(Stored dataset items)

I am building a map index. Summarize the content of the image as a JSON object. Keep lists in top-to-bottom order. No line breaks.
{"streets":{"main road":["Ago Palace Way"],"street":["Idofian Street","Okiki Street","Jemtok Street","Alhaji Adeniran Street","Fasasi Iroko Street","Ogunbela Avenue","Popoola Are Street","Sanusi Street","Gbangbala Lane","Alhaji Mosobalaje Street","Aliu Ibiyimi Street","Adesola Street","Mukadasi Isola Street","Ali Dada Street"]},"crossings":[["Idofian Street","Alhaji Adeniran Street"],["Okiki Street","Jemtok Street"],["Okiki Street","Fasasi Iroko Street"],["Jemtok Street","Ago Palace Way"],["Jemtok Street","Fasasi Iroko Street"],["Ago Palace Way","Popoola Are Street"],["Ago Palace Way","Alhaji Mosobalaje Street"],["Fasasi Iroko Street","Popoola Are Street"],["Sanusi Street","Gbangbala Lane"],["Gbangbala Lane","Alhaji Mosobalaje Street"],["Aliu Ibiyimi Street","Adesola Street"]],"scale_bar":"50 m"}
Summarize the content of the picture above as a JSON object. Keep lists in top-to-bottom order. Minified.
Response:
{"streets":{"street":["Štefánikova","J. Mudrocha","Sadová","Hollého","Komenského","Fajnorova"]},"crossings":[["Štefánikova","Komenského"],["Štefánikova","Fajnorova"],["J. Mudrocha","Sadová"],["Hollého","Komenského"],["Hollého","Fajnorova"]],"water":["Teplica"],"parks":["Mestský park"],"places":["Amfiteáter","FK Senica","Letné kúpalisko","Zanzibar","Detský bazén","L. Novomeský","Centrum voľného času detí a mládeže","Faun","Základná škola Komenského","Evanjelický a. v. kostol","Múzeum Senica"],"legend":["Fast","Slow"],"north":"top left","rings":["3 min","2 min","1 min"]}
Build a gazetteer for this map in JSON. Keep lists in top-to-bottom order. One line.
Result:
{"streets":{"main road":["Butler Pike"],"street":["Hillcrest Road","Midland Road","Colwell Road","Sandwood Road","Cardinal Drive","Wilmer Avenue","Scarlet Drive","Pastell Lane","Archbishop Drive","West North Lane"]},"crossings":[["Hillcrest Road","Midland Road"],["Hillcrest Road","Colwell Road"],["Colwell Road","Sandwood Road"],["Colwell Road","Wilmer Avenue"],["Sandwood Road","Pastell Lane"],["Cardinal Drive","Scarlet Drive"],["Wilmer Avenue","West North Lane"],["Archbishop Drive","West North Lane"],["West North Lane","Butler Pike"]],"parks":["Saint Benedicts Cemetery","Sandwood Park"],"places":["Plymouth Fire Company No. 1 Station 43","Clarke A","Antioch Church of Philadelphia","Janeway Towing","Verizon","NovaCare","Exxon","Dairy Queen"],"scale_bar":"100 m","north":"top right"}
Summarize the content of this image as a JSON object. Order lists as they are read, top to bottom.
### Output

- **YOUR TASK**:
Your task is to restate, word for word, the line with "Summarize the content of the picture" and all lines after it, ending with the last line of the data.

- **SOLUTION**:
Summarize the content of the picture above as a JSON object. Keep lists in top-to-bottom order. Minified.
Response:
{"streets":{"street":["Štefánikova","J. Mudrocha","Sadová","Hollého","Komenského","Fajnorova"]},"crossings":[["Štefánikova","Komenského"],["Štefánikova","Fajnorova"],["J. Mudrocha","Sadová"],["Hollého","Komenského"],["Hollého","Fajnorova"]],"water":["Teplica"],"parks":["Mestský park"],"places":["Amfiteáter","FK Senica","Letné kúpalisko","Zanzibar","Detský bazén","L. Novomeský","Centrum voľného času detí a mládeže","Faun","Základná škola Komenského","Evanjelický a. v. kostol","Múzeum Senica"],"legend":["Fast","Slow"],"north":"top left","rings":["3 min","2 min","1 min"]}
Build a gazetteer for this map in JSON. Keep lists in top-to-bottom order. One line.
Result:
{"streets":{"main road":["Butler Pike"],"street":["Hillcrest Road","Midland Road","Colwell Road","Sandwood Road","Cardinal Drive","Wilmer Avenue","Scarlet Drive","Pastell Lane","Archbishop Drive","West North Lane"]},"crossings":[["Hillcrest Road","Midland Road"],["Hillcrest Road","Colwell Road"],["Colwell Road","Sandwood Road"],["Colwell Road","Wilmer Avenue"],["Sandwood Road","Pastell Lane"],["Cardinal Drive","Scarlet Drive"],["Wilmer Avenue","West North Lane"],["Archbishop Drive","West North Lane"],["West North Lane","Butler Pike"]],"parks":["Saint Benedicts Cemetery","Sandwood Park"],"places":["Plymouth Fire Company No. 1 Station 43","Clarke A","Antioch Church of Philadelphia","Janeway Towing","Verizon","NovaCare","Exxon","Dairy Queen"],"scale_bar":"100 m","north":"top right"}
Summarize the content of this image as a JSON object. Order lists as they are read, top to bottom.
### Output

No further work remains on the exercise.